ONE is taking a group of bipartisan politicos on a trip to Kenya and Tanzania to show them just how much has been accomplished in health and development in Africa –- and the challenges that still lie ahead. Republican strategist Rich Galen recounts his first day at a SIDAREC center in Nairobi.
After a working lunch — which included a briefing on what we would be doing and seeing over the next couple of days — and some housekeeping items (don’t forget, we’re leaving the hotel at 0700 Monday morning!), we loaded up the bus and headed off to Kibera, which has the unfortunate distinction of being one of the largest slums on the African Continent. Some estimates have as many as a million people living in the tin huts and worn canvas tents of Kibera.

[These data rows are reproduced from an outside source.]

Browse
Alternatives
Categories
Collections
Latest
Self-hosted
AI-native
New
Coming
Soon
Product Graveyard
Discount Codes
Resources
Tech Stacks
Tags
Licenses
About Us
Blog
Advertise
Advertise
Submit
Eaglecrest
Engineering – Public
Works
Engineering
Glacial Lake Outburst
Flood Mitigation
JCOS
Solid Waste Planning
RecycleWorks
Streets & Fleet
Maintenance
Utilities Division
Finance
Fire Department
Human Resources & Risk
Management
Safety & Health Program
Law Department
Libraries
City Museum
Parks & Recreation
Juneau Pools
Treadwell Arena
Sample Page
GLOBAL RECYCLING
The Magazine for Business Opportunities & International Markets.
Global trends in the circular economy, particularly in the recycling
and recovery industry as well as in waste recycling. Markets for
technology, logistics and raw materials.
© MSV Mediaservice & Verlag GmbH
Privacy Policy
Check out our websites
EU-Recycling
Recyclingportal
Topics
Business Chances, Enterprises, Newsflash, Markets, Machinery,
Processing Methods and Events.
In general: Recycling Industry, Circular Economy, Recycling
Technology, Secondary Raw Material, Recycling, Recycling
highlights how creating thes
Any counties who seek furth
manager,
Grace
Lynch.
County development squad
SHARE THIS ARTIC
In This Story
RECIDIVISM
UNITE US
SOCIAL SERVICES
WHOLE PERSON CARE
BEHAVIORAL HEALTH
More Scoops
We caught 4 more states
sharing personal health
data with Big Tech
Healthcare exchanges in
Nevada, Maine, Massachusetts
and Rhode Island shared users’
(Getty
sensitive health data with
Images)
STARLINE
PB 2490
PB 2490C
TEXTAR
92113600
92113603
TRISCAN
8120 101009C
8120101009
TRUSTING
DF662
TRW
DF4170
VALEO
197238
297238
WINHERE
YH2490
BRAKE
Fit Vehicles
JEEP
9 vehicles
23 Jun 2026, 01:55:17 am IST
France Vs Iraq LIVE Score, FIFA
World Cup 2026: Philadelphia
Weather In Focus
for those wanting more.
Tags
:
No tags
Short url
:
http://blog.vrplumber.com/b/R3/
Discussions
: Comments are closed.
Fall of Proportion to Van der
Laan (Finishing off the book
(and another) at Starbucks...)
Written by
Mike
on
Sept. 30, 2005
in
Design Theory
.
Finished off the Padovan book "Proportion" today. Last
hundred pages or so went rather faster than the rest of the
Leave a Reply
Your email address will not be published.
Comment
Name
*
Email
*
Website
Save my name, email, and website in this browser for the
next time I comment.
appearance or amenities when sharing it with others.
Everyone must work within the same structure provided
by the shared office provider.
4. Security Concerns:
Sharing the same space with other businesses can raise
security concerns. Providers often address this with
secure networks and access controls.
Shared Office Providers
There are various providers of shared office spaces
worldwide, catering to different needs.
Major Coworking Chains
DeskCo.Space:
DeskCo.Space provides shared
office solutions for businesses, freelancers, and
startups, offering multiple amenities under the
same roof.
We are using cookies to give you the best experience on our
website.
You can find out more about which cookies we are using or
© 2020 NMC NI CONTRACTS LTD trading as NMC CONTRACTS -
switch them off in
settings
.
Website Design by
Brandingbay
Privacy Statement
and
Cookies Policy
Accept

The visit was to an NGO called the Slums Information and Resource Centers (SIDAREC). While the acronym might be somewhat awkward, the work they are doing is most certainly not. SIDAREC, which operates in three Nairobi slums, was the recipient of the 2009 ONE Award, which has allowed them to expand their operations.
We got a background talk on the work SIDAREC is doing, largely with children:
When I first heard we were visiting a car wash, I pictured in my mind an American car wash with those waving pieces of cloth, and different colored soaps being delivered by high-pressure streams of water.
Suffice to say, this was all hand washing, and the high-pressure water delivery was a large yellow bucket dipped into a well dug just off the side of the roadway.
What was amazing to me was that this was a group of people who were willing to devote their lives to improving the lives of others –- not by building huge infrastructures, but by sending 30 children at a time to kindergarten; bringing in the Internet to eight teenagers at a time; having six or seven older teenagers at a time wash cars; and eleven children at a time on a soccer pitch.
We were all moved by the dedication and devotion of SIDAREC.